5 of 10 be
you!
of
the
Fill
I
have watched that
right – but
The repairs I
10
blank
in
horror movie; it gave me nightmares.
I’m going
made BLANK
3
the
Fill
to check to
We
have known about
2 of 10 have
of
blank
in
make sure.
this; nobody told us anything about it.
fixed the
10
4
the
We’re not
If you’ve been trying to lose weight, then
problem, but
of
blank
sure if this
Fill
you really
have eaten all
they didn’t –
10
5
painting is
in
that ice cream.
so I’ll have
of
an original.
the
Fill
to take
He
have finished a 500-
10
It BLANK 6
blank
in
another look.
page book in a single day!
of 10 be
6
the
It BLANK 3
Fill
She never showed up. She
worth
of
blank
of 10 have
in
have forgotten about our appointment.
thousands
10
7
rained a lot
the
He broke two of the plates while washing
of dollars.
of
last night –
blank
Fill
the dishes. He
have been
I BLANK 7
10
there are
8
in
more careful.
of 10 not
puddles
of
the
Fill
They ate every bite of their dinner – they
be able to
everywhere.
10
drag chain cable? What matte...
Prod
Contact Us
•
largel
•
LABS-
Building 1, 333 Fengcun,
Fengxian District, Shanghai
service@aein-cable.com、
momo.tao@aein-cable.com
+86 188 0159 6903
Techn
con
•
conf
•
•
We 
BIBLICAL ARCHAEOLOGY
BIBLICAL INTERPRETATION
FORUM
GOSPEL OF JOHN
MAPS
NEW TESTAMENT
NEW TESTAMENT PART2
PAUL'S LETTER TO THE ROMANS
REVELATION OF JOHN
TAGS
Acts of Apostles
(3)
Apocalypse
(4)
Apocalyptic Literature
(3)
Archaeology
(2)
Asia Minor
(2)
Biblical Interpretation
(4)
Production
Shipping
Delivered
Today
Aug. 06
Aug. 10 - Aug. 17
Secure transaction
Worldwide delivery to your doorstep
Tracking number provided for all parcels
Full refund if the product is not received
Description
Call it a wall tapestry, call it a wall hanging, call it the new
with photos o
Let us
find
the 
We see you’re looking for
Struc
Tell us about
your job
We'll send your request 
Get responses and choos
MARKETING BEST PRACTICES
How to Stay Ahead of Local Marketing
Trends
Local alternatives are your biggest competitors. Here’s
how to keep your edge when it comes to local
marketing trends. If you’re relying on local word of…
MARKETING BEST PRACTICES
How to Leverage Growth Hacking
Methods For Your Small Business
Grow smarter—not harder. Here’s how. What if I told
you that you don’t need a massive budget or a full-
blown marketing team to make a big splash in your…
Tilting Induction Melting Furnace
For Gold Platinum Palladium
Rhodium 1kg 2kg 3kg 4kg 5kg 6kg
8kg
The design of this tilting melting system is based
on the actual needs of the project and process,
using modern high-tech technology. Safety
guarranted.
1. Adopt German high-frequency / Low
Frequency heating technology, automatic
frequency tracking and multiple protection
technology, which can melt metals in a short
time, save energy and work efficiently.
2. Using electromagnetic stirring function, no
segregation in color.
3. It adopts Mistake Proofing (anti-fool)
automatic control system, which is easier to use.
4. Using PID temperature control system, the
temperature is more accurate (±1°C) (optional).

...

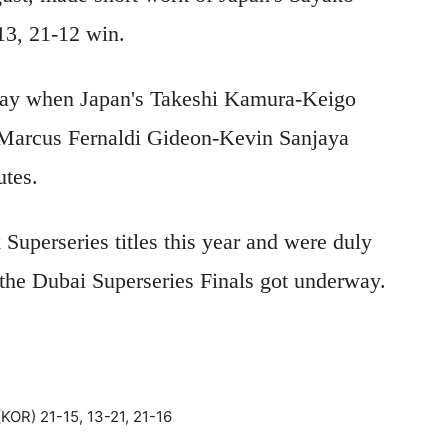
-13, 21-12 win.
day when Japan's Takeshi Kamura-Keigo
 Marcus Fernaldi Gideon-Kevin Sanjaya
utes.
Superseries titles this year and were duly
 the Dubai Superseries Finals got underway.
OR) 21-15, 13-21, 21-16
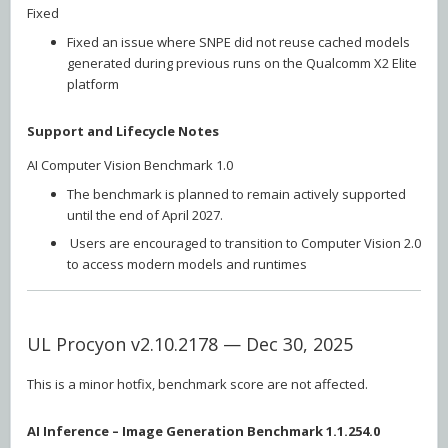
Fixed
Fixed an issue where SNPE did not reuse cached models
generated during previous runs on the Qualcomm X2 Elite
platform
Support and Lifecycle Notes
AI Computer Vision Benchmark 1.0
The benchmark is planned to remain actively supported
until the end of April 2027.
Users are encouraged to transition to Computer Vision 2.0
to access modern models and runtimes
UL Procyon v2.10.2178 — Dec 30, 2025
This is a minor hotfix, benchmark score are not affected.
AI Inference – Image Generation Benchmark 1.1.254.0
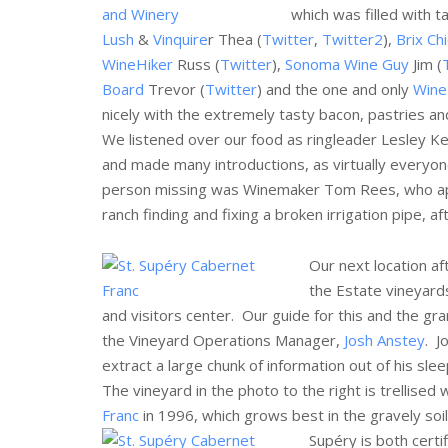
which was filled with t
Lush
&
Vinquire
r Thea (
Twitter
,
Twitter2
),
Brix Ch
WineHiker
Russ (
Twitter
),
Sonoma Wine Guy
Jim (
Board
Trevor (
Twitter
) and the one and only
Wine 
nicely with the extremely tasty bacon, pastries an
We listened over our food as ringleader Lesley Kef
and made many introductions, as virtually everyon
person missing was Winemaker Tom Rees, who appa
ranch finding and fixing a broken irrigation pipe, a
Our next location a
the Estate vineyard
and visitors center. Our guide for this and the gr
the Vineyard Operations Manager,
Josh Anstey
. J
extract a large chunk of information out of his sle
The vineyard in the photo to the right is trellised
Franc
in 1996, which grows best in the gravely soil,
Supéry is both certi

PROBLEM DESCRIPTION | Report all lines of the material that contain the word "system".

ANSWER TO THIS PROBLEM |
The design of this tilting melting system is based
automatic control system, which is easier to use.
4. Using PID temperature control system, the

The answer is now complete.